Let this be the day that you change your password practices. On December 24th, 2011, Anonymous, the group of hackers that includes anyone who chooses to adapt that label, announced that they had broken into the servers of the defense intelligence organization Stratfor. Despite Anonymous’ belief in a vast military-industrial-government conspiracy, Stratfor is merely a think tank that researches and reports on global hot spots and events.
It is very important for everyone reading this to re-learn security 101. Anonymous has posted complete credit card records of those who subscribe to Stratfor’s publications, and 28,517 email addresses and cracked passwords. Reading through those lists is very educational. Well known security experts, executives at major networking companies, industry analysts, and government contractors have all had their passwords published on the text-file sharing site pastebin.com.
A cursory glance reveals the corporate email addresses and simple passwords from :
Cisco: 5 employees – including a high ranking executive who used a date for his password.
Juniper: Only 1
Gartner: 4 industry analysts
IBM: 8 employees
Raytheon: 12 employees
The passwords revealed are an abject lesson in password strengths. Do you really think adding a number to the end of a word makes it a better password? optimus2, compaq23, Satellite1, kate29, magic78, chance10 were all easily cracked. Not to mention those that used: password, stratfor, chickens, bamboo, mentor, fishhead, trophy, chicago, or the lovely “kisses” or the beguiling “lovecakes”.
What about non-words like “1qaz2wsx” ?(type it, you will see the easy to remember pattern on your keyboard) Those do not work either.
What about number substitution for vowels? Easy to crack, as the guy who used n0m3ncl8tur3 has discovered.
How about special characters? Slav85! ,stratfor!, Cal!985, Godzilla!, Sith31!, redsox#1, 1q2W#E, all fail.
1. It is no longer even remotely OK to use simple passwords. Even so called “throw-away” accounts can lead to embarrassment for you or your organization. Do you really want your co-workers and the press to know that you used your birthday/pet’s name/football team as your password? ( I experienced this when Gawker was hacked in a similar event in 2010. Look it up to see my stupid password.)
2. Change the password to your email account on Google, Yahoo, Hotmail, today. Make it really strong.
3. NEVER reuse a password. Sorry but it has come to this. Yes, you will have to write them down or store them in a digital safe on your computer or phone. Only a truly determined hacker (or your spouse/boyfriend/teenage kid) will attempt to hack that.
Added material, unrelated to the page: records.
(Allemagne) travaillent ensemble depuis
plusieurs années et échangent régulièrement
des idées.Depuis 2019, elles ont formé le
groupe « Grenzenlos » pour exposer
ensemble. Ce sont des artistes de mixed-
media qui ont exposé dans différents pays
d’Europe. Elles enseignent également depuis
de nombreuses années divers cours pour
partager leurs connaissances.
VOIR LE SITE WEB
4. Turn on two factor authentication with your email provider. Google and Yahoo provide a service that uses SMS messages to your phone to log into your account from a new computer. Use it.
5. Only do online banking with banks that provide strong two-factor authentication.
Now for those that collect credit cards and account information on their Internet facing servers.
Lessons for web site owners re-learned from Stratfor:
1. Use a password for your databases. Apparently Stratfor had no password protection for their SQL database.
2. Do not use the default password hash algorithm that comes with your CMS or Unix library. There are vast dictionaries of hashed passwords online. Once a hacker has stolen your password list they can look up any hash in these dictionaries or run simple tools to brute force them. Research and deploy salted hash algorithms. They make the job a lot more difficult for the hacker. Best practice: encrypt those passwords! And secure the keys.
3. Do a complete security review. Things have changed since you set up your Internet presence in 1995 or 2005.
The most painful lesson the Stratfor hack is about to demonstrate is the importance of email security. The Anonymous member who appears to be taking the lead in this attack against Stratfor has already posted to reddit.com that they will be recruiting volunteers to analyze the 3.3 million emails they stole from Stratfor. These emails have the potential for embarrassment and real harm that could equal the infamous State Department leak.
One last point. A quick scan of the 28,517 leaked email addresses reveals the conspicuous absence of any addresses belonging to .gov and .mil. Were there none, or does Anonymous have plans for those?
My only prediction for 2012: it is going to be a very interesting year.
Updates: More analysis of the leaked data provided by Mike Lennon at SecurityWeek, thanks to Identity Finder.
Dazzlepod has posted a search tool to determine if your own email address is in the leaked Stratfor database. You can also search by domain.
On December 29, Anonymous posted 859,311 email addresses, 68,063 credit card numbers, 50,618 addresses, and 50,569 phone numbers. Analysis posted here by IdentityFinder.
The latest list of leaked Stratfor emails does include .mil and .gov addresses.
Jan 3 update: Dazzlepod has added all 860,000 leaked accounts to their searchable database.
Steve Ragan at the Tech Herald has cracked and analyzed 10% of the passwords.